**TO DO:**
(A) From the reply about Python dictionaries, write out everything from "You will need" down to "make your point.".
(B) In the reply about Python dictionaries, why does the writer say he doesn't know where Scott is going wrong?

**SELECTED PASSAGE:**
Scott wrote:
Thank you fine folks for getting back with your answers!
So down the road I do dictname[line42].append("new stuff"). (or [var]
if I'm looping through the dict)
Nope, you still haven't gotten it. Of course, I really don't know where
you're going wrong, since you didn't use the same symbols as any of the
responses you had gotten.
I suspect that you meant dictname[] to be the dictionary that Duncan
called values[]. On that assumption, in order to append, you'd want
something like:
values["line42"].append("new stuff")
or
values[var].append("new stuff") if you happen to have a variable called
var with a value of "line42".
You will need to get a firm grasp on the distinctions between symbol
names, literals, and values. And although Python lets you blur these in
some pretty bizarre ways, you haven't a chance of understanding those
unless you learn how to play by the rules first. I'd suggest your first
goal should be to come up with better naming conventions. And when
asking questions here, try for more meaningful data than "Line42" to
make your point.

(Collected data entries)
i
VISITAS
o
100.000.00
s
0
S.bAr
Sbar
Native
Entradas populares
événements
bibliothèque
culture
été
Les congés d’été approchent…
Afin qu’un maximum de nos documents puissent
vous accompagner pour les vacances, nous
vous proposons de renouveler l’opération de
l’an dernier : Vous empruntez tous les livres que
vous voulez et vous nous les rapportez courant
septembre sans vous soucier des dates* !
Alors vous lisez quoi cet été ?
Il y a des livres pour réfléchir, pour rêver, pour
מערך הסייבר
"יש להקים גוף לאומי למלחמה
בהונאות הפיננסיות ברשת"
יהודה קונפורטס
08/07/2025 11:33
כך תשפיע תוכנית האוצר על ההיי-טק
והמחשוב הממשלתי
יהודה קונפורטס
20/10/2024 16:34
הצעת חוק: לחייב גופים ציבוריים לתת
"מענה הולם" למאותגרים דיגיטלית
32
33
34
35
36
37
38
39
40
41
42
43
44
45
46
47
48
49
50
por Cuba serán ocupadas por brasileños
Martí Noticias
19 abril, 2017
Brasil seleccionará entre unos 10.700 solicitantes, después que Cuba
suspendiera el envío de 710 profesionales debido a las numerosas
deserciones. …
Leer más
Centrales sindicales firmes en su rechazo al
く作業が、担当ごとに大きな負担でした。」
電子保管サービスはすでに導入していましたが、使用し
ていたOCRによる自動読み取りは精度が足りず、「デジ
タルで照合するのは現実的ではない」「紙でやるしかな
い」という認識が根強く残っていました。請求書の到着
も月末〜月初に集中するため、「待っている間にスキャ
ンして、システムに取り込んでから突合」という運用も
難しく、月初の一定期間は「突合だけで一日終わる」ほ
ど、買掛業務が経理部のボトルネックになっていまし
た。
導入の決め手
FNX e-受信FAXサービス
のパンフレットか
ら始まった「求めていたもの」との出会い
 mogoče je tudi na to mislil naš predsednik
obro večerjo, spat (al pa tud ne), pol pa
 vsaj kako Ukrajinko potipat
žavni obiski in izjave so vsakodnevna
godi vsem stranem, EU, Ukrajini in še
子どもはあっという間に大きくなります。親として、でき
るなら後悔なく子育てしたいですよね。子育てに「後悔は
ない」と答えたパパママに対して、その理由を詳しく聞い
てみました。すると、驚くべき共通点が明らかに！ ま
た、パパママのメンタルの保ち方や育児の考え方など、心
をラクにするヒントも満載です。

**WRITTEN RESPONSES:**
(A)
You will need to get a firm grasp on the distinctions between symbol
names, literals, and values. And although Python lets you blur these in
some pretty bizarre ways, you haven't a chance of understanding those
unless you learn how to play by the rules first. I'd suggest your first
goal should be to come up with better naming conventions. And when
asking questions here, try for more meaningful data than "Line42" to
make your point.

(B) Scott didn't use the same symbols as any of the responses he had received, so the writer can't match Scott's code to what was suggested.